Now the road is better and with mobile phones I can shop on WhatsApp and the cotton bounty can make it’s own way down, but that doesn’t mean we stop making the journey there. When we want to work on something new, the time spent with our producers is essential. For a new design, we would reach out to  Bouajon, a pattern expert, whom we have collaborated with for over 10 years. 
(Bouajon pictured with her husband Ounkham)

Bouajon and her husband Ounkham

It was especially important to be present and work with our weaver to figure out the complex set up of one of our ombre designs. This ombre design was based on the warp (vertical length) thread changing frequently, so the weaver needs to know how many threads make up the stripes—, in an ombre it could be as little as one, two or three. Since the pattern relied on the vertical stripe changing, the weavers are going to have to make a whole warp in that pattern. A horizontal change would be easier since then the weaver can have a single colour warp and change the pattern every few metres or so. The warp being around 50 meters means we needed to commit to ordering a minimum of around 30 pieces in one design. 

setting_up_warp


(What happens if we didn’t order enough pieces?, Well one, we would have annoyed the weaver as they would be left with products, and two our design would end up in another store or even the market. So with this knowledge there is maximum benefit for the weaver and minimum risk for the buyer. 

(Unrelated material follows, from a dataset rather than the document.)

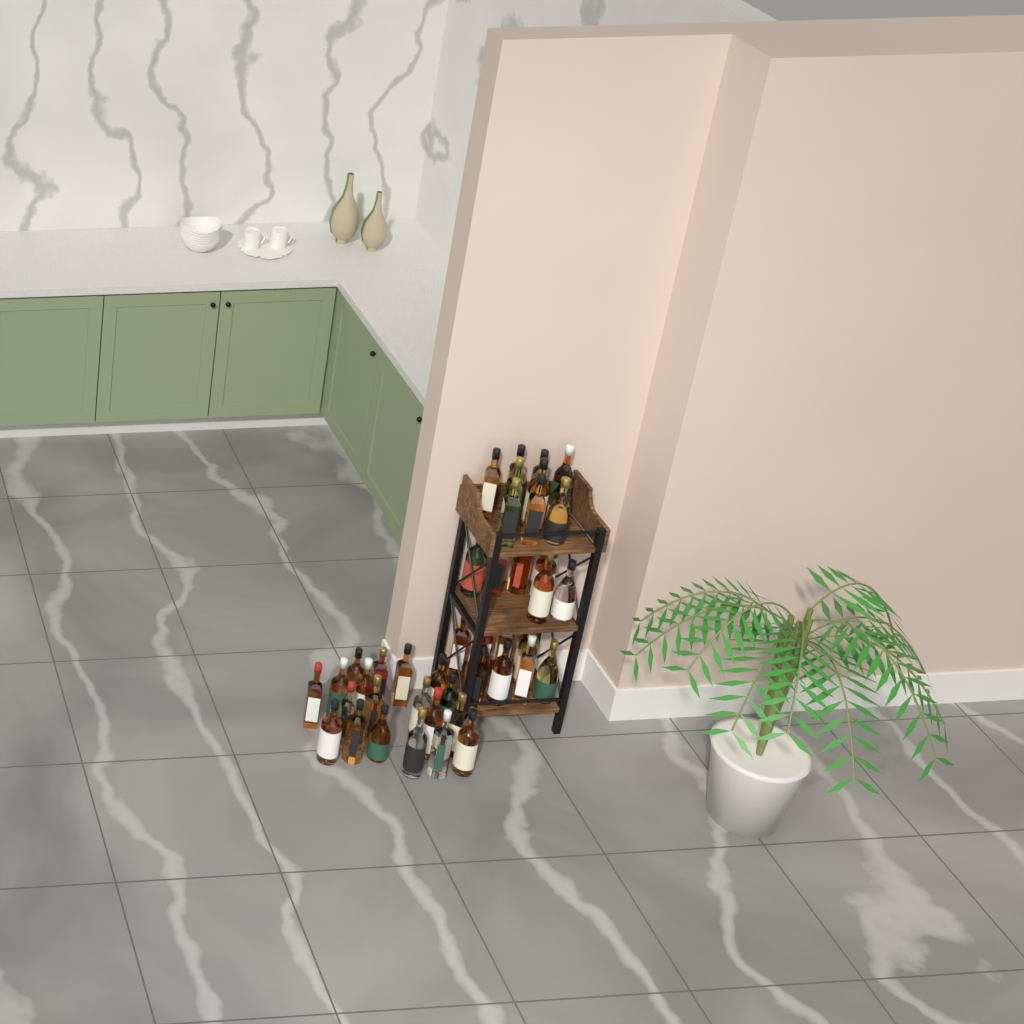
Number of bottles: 46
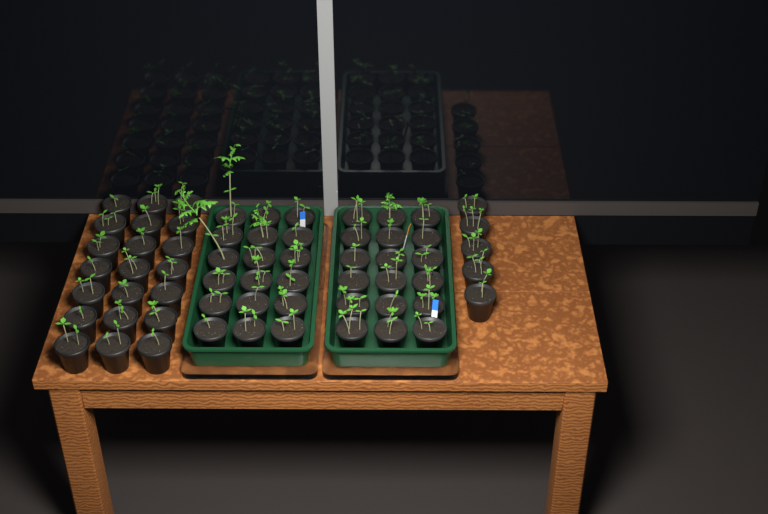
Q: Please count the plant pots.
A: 62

Once the loom is set up, then we move on to the colours, Bouajon’s cupboard of natural colours is wondrous. To get to the design we wanted, we painstakingly pulled out colour samples of threads from the weavers’ cupboard that accounted for the thread size to understand how the thread count would work to create the effect. While the process was long, the results were worth it! We were elated when we were finally able to produce the pattern we designed so that we can share with everyone.

cotton_colours

We are dedicated to working with local Laos weavers to help them preserve their crafts and traditions, and we are also determined to share and design handcrafted products for your modern lifestyle.